Table 1. Iris center localization on GI4E dataset.

From the table, our method achieves the best performance compared with the state-of-the-art works in all the three criteria which correspond to the range of pupil diameter, the range of iris diameter and the distance between eye center and eye corner [24] respectively. Concretely, most of the detections are within the pupil, few of them lie outside the iris and almost all falls inside the eye region. In contrast, the CLGM + MTL model is inferior to the CrtCLGM + MTL one in the \(d_{eye} \le 0.05 (\%)\) measurement, which means more detections of the CLGM + MTL model deviate from the pupil. As discussed in Sect. 6.1, it can be explained by the differences in landmark-gaze correlations between the synthetic data and real data.
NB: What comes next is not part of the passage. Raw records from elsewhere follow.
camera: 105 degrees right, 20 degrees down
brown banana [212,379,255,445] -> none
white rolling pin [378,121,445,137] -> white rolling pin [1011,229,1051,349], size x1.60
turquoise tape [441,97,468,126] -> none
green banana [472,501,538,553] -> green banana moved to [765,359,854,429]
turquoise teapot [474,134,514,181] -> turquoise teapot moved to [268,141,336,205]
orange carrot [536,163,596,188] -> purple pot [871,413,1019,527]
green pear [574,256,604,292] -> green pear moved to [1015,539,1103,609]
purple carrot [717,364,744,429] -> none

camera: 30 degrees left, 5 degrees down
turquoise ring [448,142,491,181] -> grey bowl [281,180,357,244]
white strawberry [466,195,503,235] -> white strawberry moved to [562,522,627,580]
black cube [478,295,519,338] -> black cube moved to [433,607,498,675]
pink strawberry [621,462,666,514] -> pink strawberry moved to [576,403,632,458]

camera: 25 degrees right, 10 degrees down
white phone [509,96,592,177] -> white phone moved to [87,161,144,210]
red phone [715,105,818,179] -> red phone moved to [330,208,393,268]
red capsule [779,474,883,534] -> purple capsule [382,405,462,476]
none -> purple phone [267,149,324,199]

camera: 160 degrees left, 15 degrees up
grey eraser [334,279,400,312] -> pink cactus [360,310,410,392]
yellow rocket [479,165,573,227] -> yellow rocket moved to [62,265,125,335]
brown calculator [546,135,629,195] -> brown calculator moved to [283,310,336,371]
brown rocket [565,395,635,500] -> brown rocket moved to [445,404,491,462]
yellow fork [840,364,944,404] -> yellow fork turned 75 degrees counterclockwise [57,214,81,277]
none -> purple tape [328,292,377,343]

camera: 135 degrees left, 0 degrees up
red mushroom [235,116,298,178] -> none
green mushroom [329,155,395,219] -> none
Some qualitative results are shown in Fig. 7. Note that we assumed that the head poses of all the samples were frontal since this label was not provided in this dataset. Even under this assumption we still achieved accurate iris center localization, which demonstrates that our method can be used in a wide scope of eye landmark detection applications where head pose information may not be available.

7 Conclusion

In this paper, we proposed a multitask learning approach for gaze estimation. This approach is based on a Constrained Landmark-Gaze Model which models the joint variation of the eye landmarks and gaze in an explicit way, which helps in (i) solving the absence of annotation on different datasets for some task (in our case, landmarks); (ii) better leveraging in this way the benefits of the multitask approach. This model differs from geometrical methods since landmarks and gaze are jointly extracted from eye appearance. Experiments demonstrate the capacity of our approach, which is shown to outperform the state-of-the-art in challenging situations where large head poses and low resolution eye appearances are presented. Our idea of CLGM model can also be extended to joint tasks like facial landmark detection and head pose estimation. For instance, using the FaceWarehouse [50] dataset as 3D face and landmark statistical model to generate faces with different identities and expressions which can be randomly rotated with different head poses. Since pose and landmarks are correlated, a constrained landmark-head pose model could be built and trained as we propose.

On the hand, although the head pose is not so important for landmark detection as shown in Table 1, we note from Eq. 5 that our model requires precise head pose label for gaze estimation, which may limit the application scope of our method. This problem can be possibly addressed by estimating the head pose from the eye appearance or full face as another task. We leave this as a future work.